Опубликовано в журнале НЛО, номер 5, 2006
С уходом Арона Гуревича мы потеряли великого историка, человека образцовых достоинств и подлинного мужества, а также дорогого друга. В мрачные годы “холодной войны” творчество Гуревича было для нас путеводной звездой, живым доказательством возможности новаторского исторического мышления в любых условиях — даже без доступа к необходимым книгам, даже под давлением могущественной и доктринерской академической элиты. Для тех из нас, кто боролся с политикой “холодной войны” по обе стороны железного занавеса, Арон Гуревич был ярчайшим примером независимо мыслящего интеллектуала, с которым можно было действительно мирно и плодотворно сотрудничать. Работы Арона Гуревича были также эталоном для тех, кто пытался объединить новую культурную историю с социальной историей, воспользовавшись при этом достижениями антропологии и филологии. Поразительно при этом, сколь разными были исходные обстоятельства в нашей науке: в то время как мы отстаивали право изучать “народные группы” и “народную” культуру вопреки тем, кто считал, что историческая наука должна заниматься только деятелями, обладавшими формальной политической властью или экономическим могуществом, Арон Гуревич старался отобрать “народ” у советских историков, не выходивших за рамки износившегося и ограниченного социально-экономического дискурса.
Я пытаюсь вспомнить, когда я впервые услышала об Ароне Гуревиче. Первый раз я приехала в Москву в 1970 году — на Международный конгресс исторических наук. Кульминацией этого конгресса для меня стало заседание, посвященное Эразму Роттердамскому. В ходе дискуссии я заявила, что наиболее значительным вкладом Эразма в социальную мысль эпохи были не рассуждения о помощи бедным или о мире, а создание образа Госпожи Глупости, от лица которой Эразм переворачивает мир вверх тормашками, критикуя могущественных и жадных1. Я, в частности, упомянула теорию карнавальной культуры Михаила Бахтина, чья книга о Рабле к тому времени только-только получила известность в Соединенных Штатах2. Старый советский комиссар от науки, “заведующий” Ренессансом, бросал на меня сердитые взгляды, но молодые ученые потом подошли ко мне и шепотом спросили: “Как вы узнали про Бахтина?” Если бы Арон Гуревич был на этом заседании, мы бы наверняка познакомились и поговорили с ним о Бахтине.
На самом же деле я узнала имя Гуревича только в 1972 году, когда мне довелось прочитать в “Анналах” его новаторскую статью о понятии собственности в раннем Средневековье3. Вскоре после этого мне в руки попала статья “Богатство и дарение у древних скандинавов”4, написанная в 1968 году; впоследствии она вдохновила меня на аналогичное исследование о дарении во Франции XVI века. Видя в нем родственную душу, я послала ему свою книгу “Общество и культура во Франции раннего Нового времени”, вышедшую в 1975 году5, а также статью о “задачах и темах в исследовании народной религиозности”6. Через три года я была приятно удивлена, получив от него из Москвы немецкий перевод его великолепной монографии “Категории средневековой культуры” с дарственной надписью7.

Задание - В каком году, согласно тексту об Ароне Гуревиче, была написана статья «Богатство и дарение у древних скандинавов»? Следующий далее материал никак не связан с текстом.

Исходные данные -
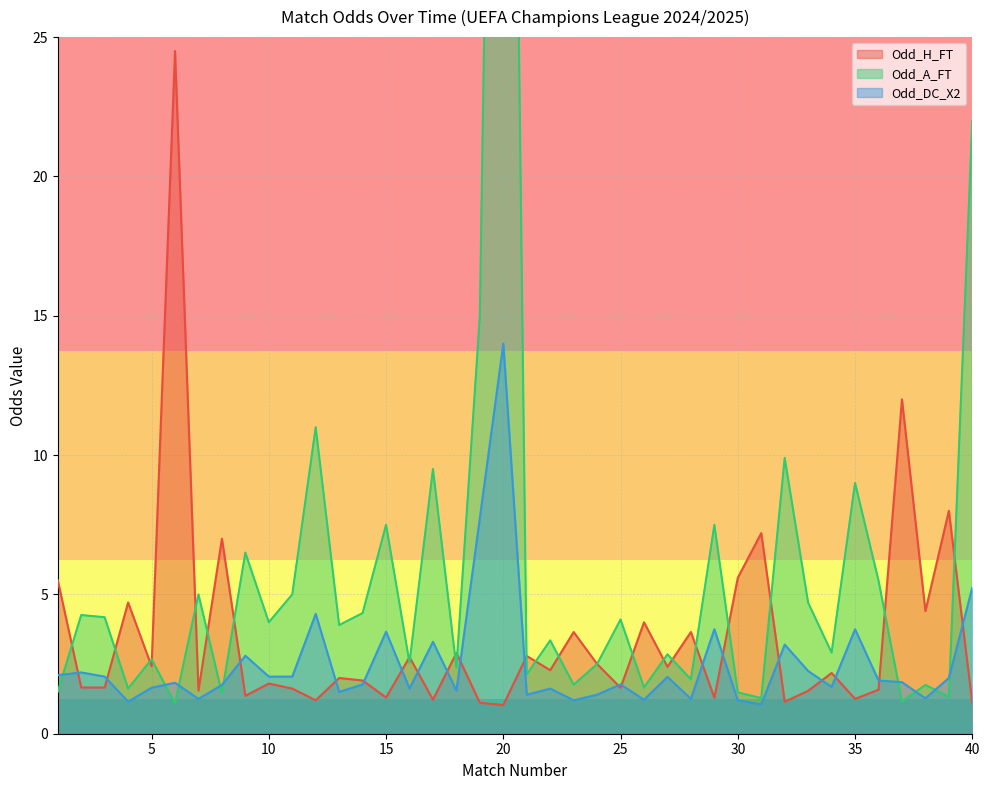

What is the sum of the Odd_H_FT values at 25 and 13?

3.6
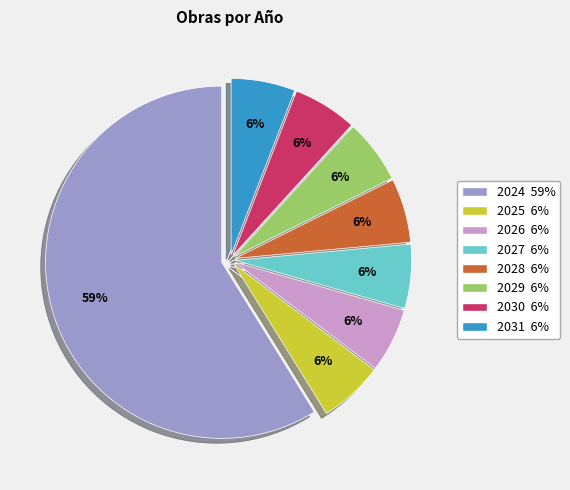

To the nearest percent, what is the average slice percentage?

12%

Ответ - Статья была написана в 1968 году.